___ Dados de origem

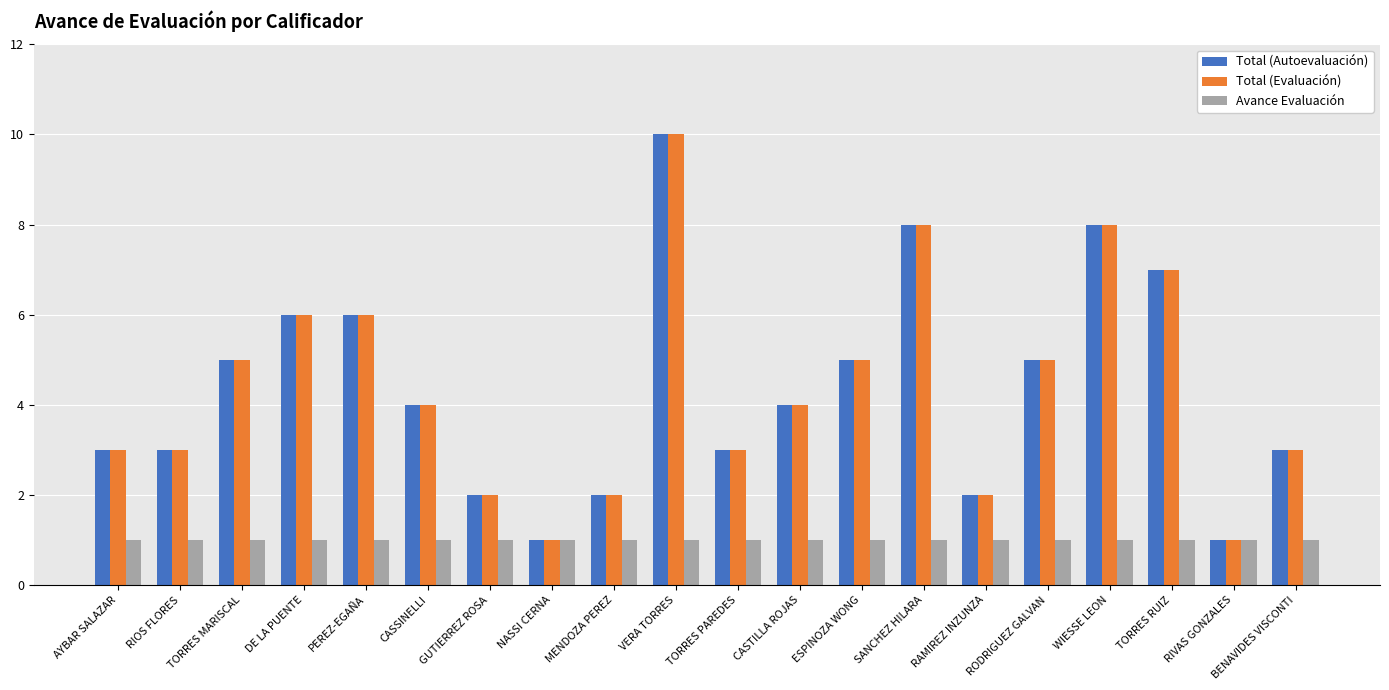

Reading left to right, list all the values displayed in this chart.

Total (Autoevaluación): AYBAR SALAZAR=3	RIOS FLORES=3	TORRES MARISCAL=5	DE LA PUENTE=6	PEREZ-EGAÑA=6	CASSINELLI=4	GUTIERREZ ROSA=2	NASSI CERNA=1	MENDOZA PEREZ=2	VERA TORRES=10	TORRES PAREDES=3	CASTILLA ROJAS=4	ESPINOZA WONG=5	SANCHEZ HILARA=8	RAMIREZ INZUNZA=2	RODRIGUEZ GALVAN=5	WIESSE LEON=8	TORRES RUIZ=7	RIVAS GONZALES=1	BENAVIDES VISCONTI=3
Total (Evaluación): AYBAR SALAZAR=3	RIOS FLORES=3	TORRES MARISCAL=5	DE LA PUENTE=6	PEREZ-EGAÑA=6	CASSINELLI=4	GUTIERREZ ROSA=2	NASSI CERNA=1	MENDOZA PEREZ=2	VERA TORRES=10	TORRES PAREDES=3	CASTILLA ROJAS=4	ESPINOZA WONG=5	SANCHEZ HILARA=8	RAMIREZ INZUNZA=2	RODRIGUEZ GALVAN=5	WIESSE LEON=8	TORRES RUIZ=7	RIVAS GONZALES=1	BENAVIDES VISCONTI=3
Avance Evaluación: AYBAR SALAZAR=1	RIOS FLORES=1	TORRES MARISCAL=1	DE LA PUENTE=1	PEREZ-EGAÑA=1	CASSINELLI=1	GUTIERREZ ROSA=1	NASSI CERNA=1	MENDOZA PEREZ=1	VERA TORRES=1	TORRES PAREDES=1	CASTILLA ROJAS=1	ESPINOZA WONG=1	SANCHEZ HILARA=1	RAMIREZ INZUNZA=1	RODRIGUEZ GALVAN=1	WIESSE LEON=1	TORRES RUIZ=1	RIVAS GONZALES=1	BENAVIDES VISCONTI=1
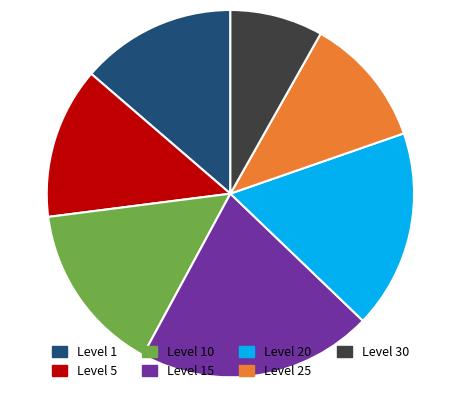

Do Level 20 and Level 30 together represent more than half of the pie?

No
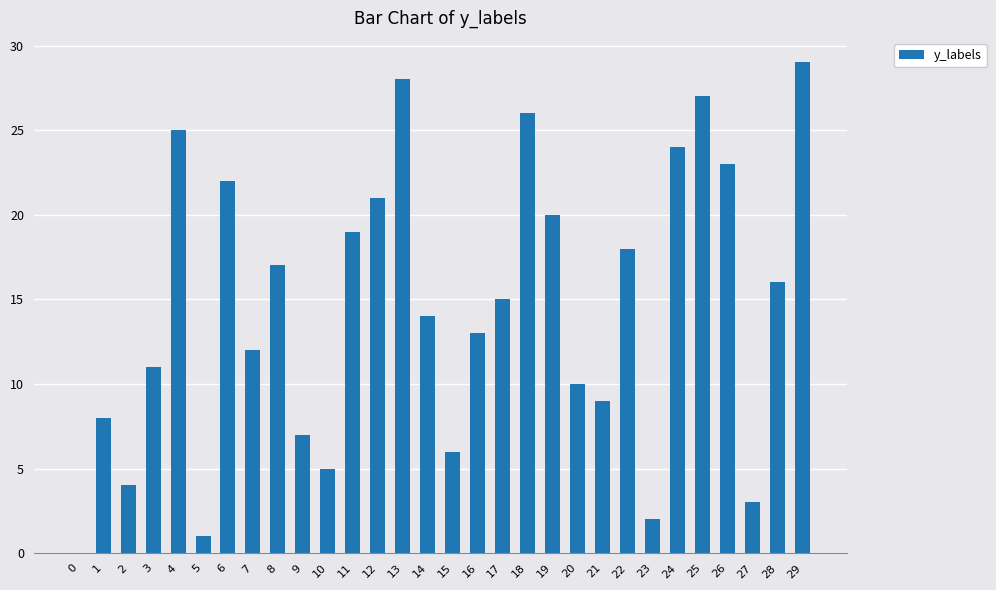

What is the change in value from 25 to 26?

-4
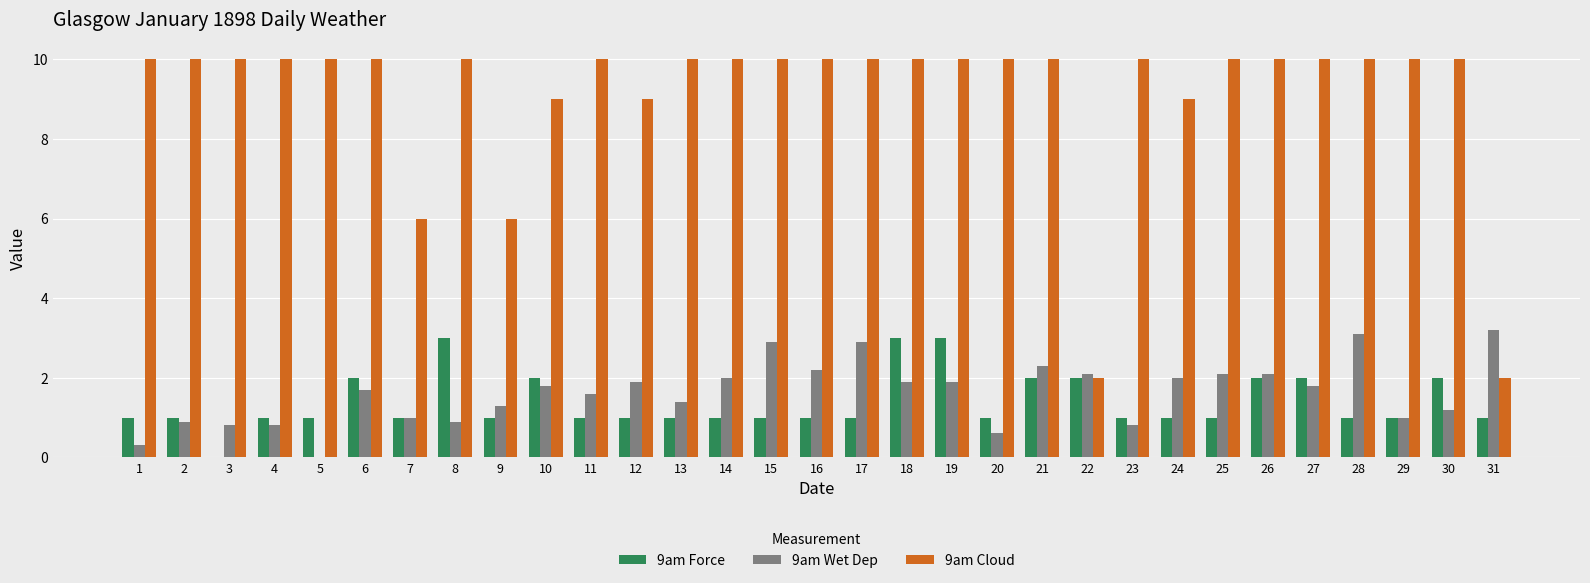

Are the bars grouped side by side (vs. stacked)?

Yes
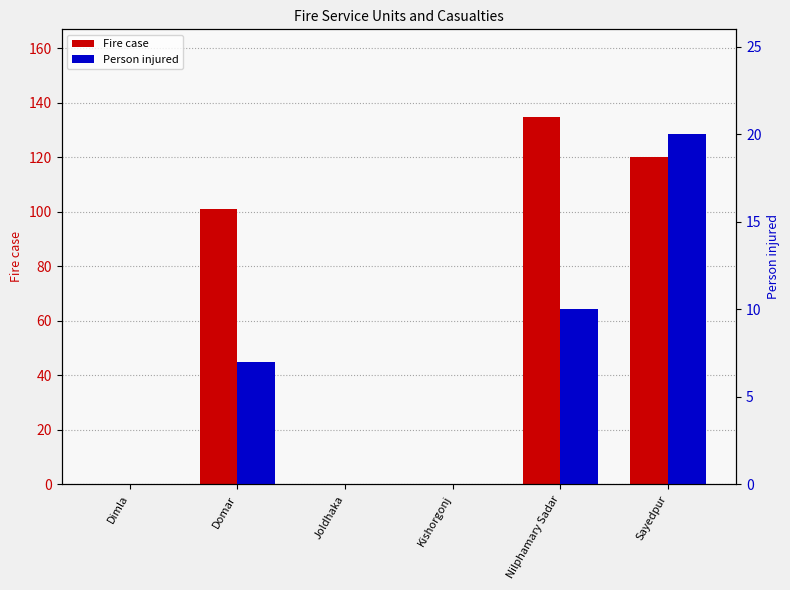

Which series has the widest spread of values?

Fire case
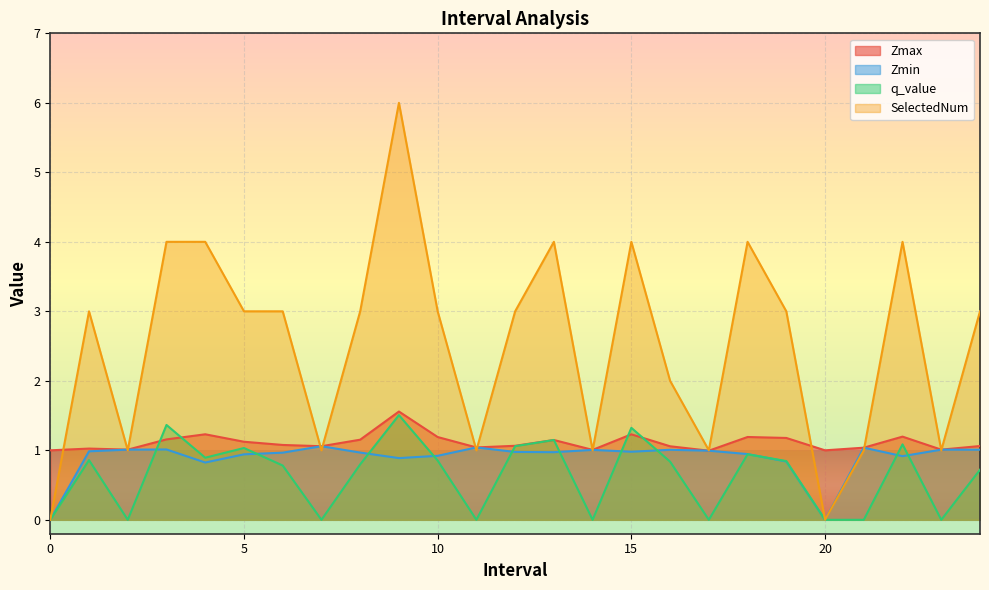

At 5, list the series in order from largest to smallest.

SelectedNum, Zmax, q_value, Zmin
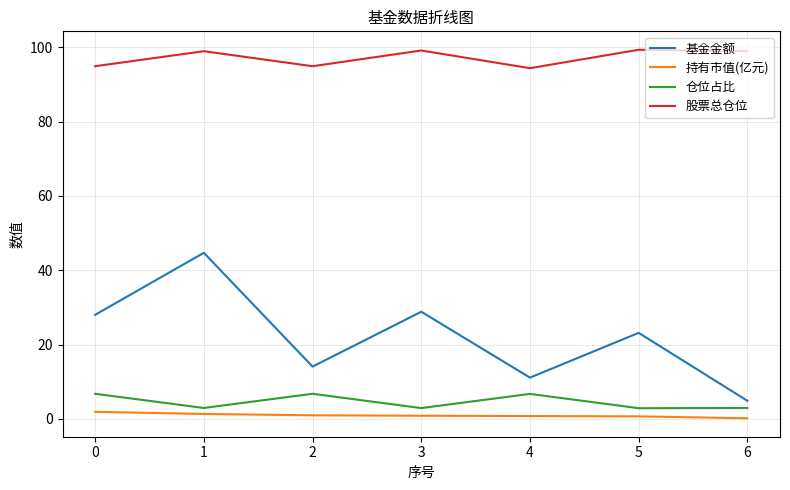

What value does the 股票总仓位 series have at 2?

94.9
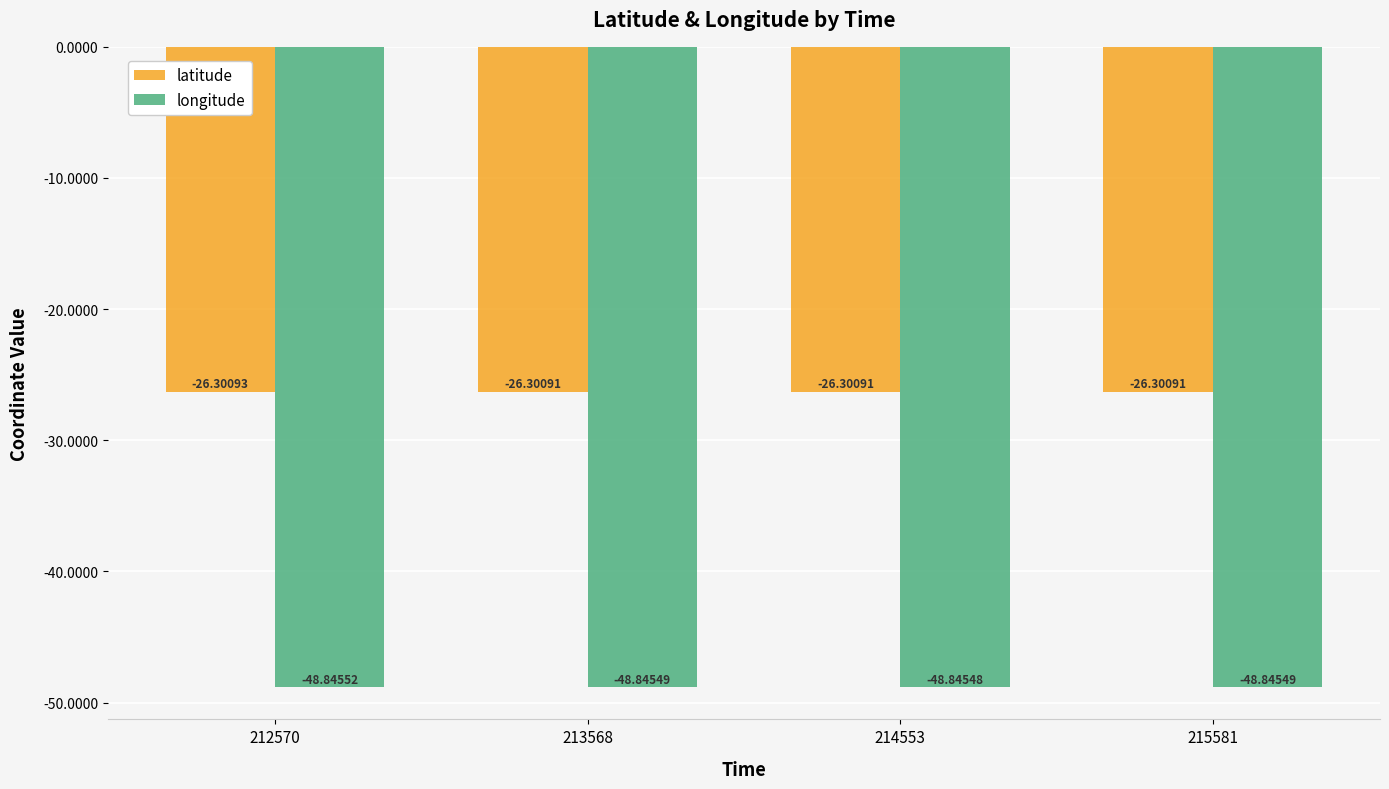

Between 213568 and 214553, which series saw the biggest shift?

longitude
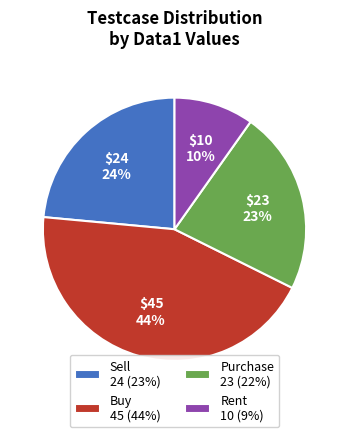

Does Purchase represent more than half of the total?

No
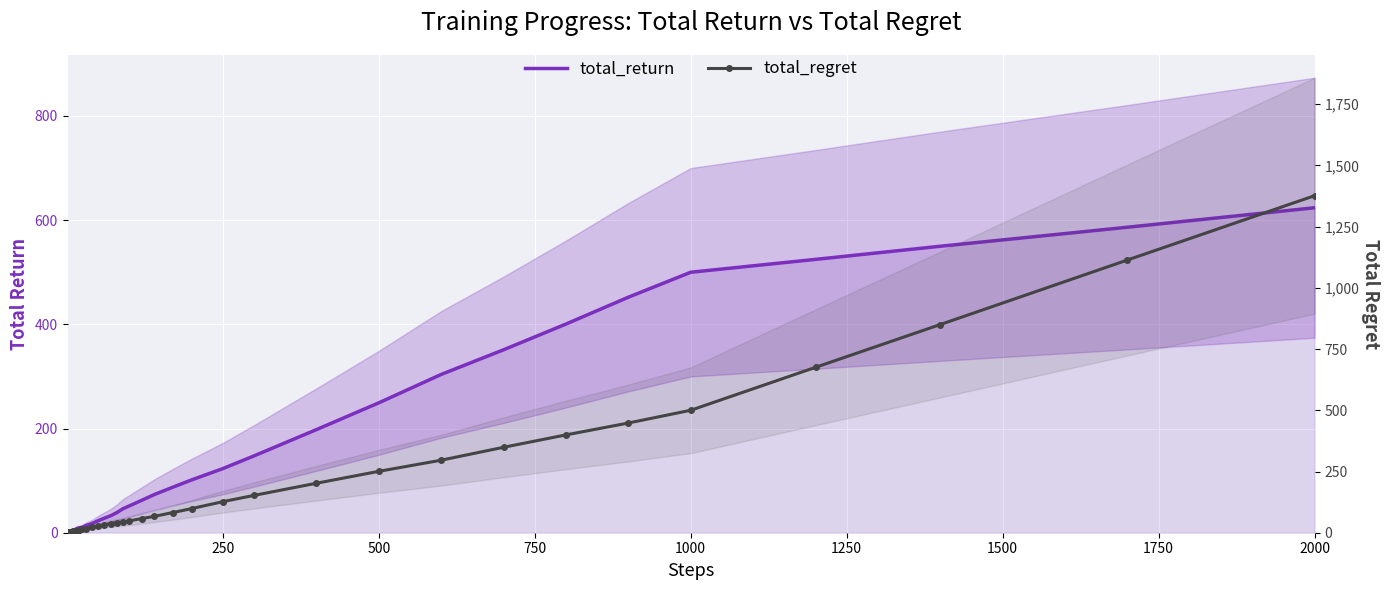

What is the average value of the total_regret series?

184.7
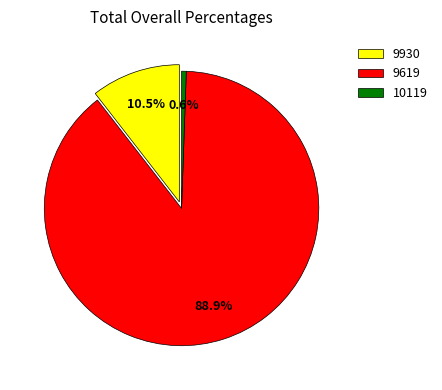

Which category has the biggest portion of the pie?

9619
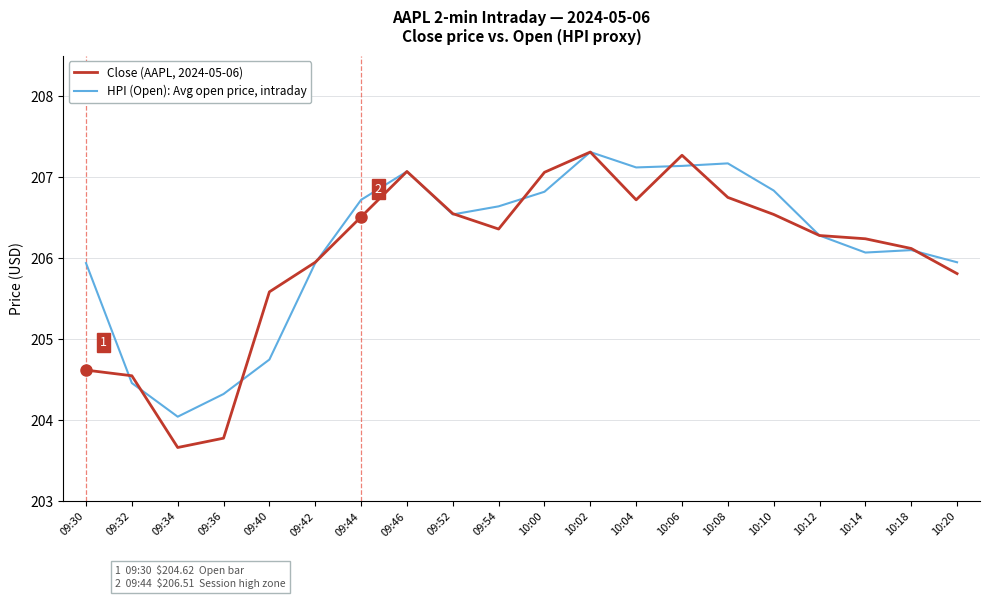

True or false: Close (AAPL, 2024-05-06) has a value of 206.2 at 10:14.

True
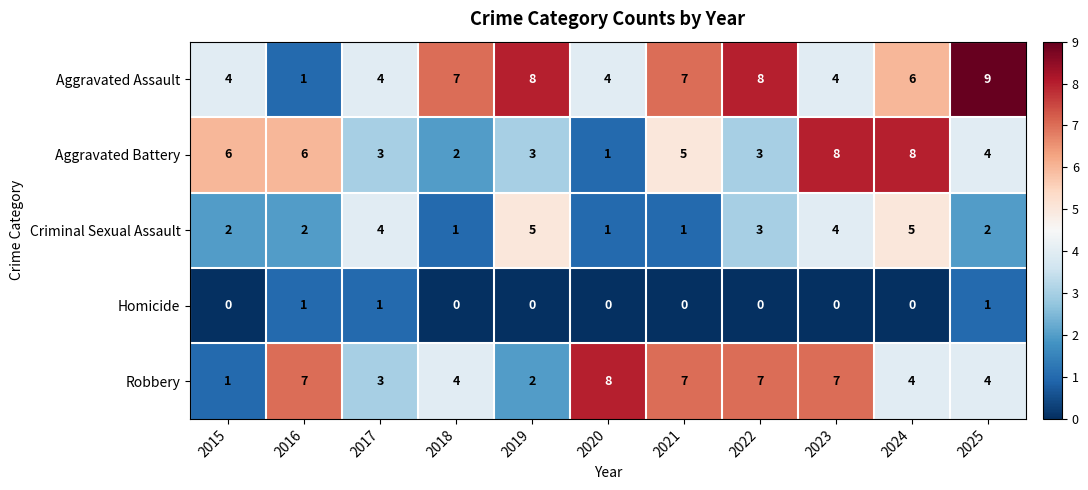

What is the difference between the highest and lowest values at 2024?

8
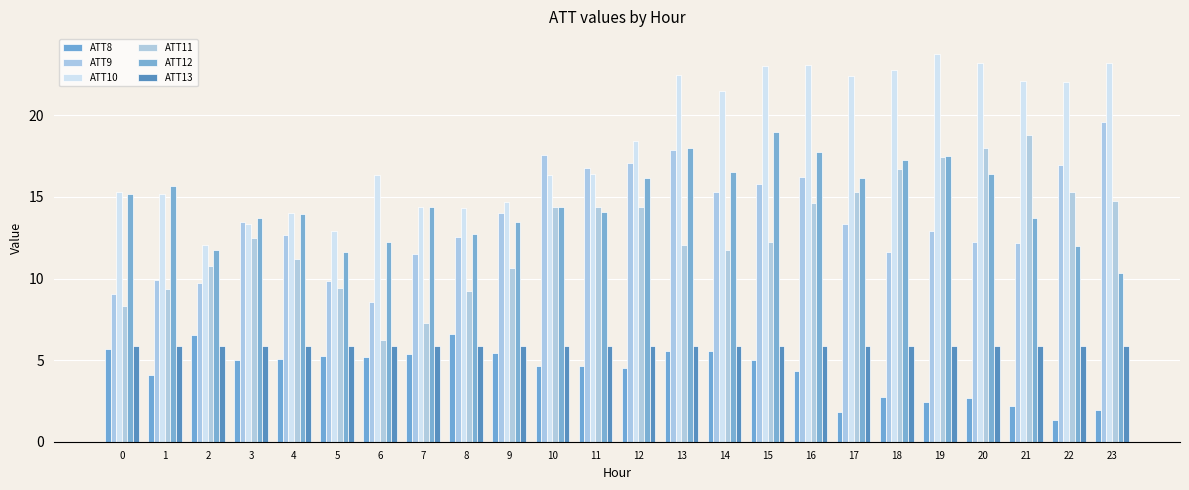

What is the difference between the highest and lowest values at 0?

9.6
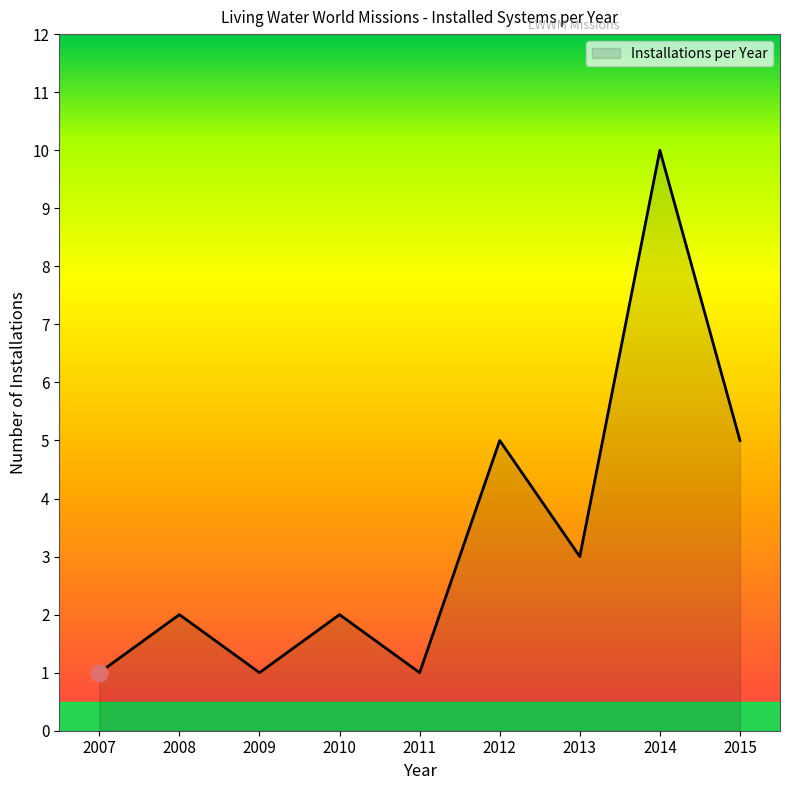

Reading left to right, what are all the values shown in this chart?

2007=1	2008=2	2009=1	2010=2	2011=1	2012=5	2013=3	2014=10	2015=5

______

** Instruções da tarefa **
Reúna todas as linhas acima em que aparece a palavra "True" e copie-as sem alterar nada.

** Resolução passo a passo **
True or false: Close (AAPL, 2024-05-06) has a value of 206.2 at 10:14.
True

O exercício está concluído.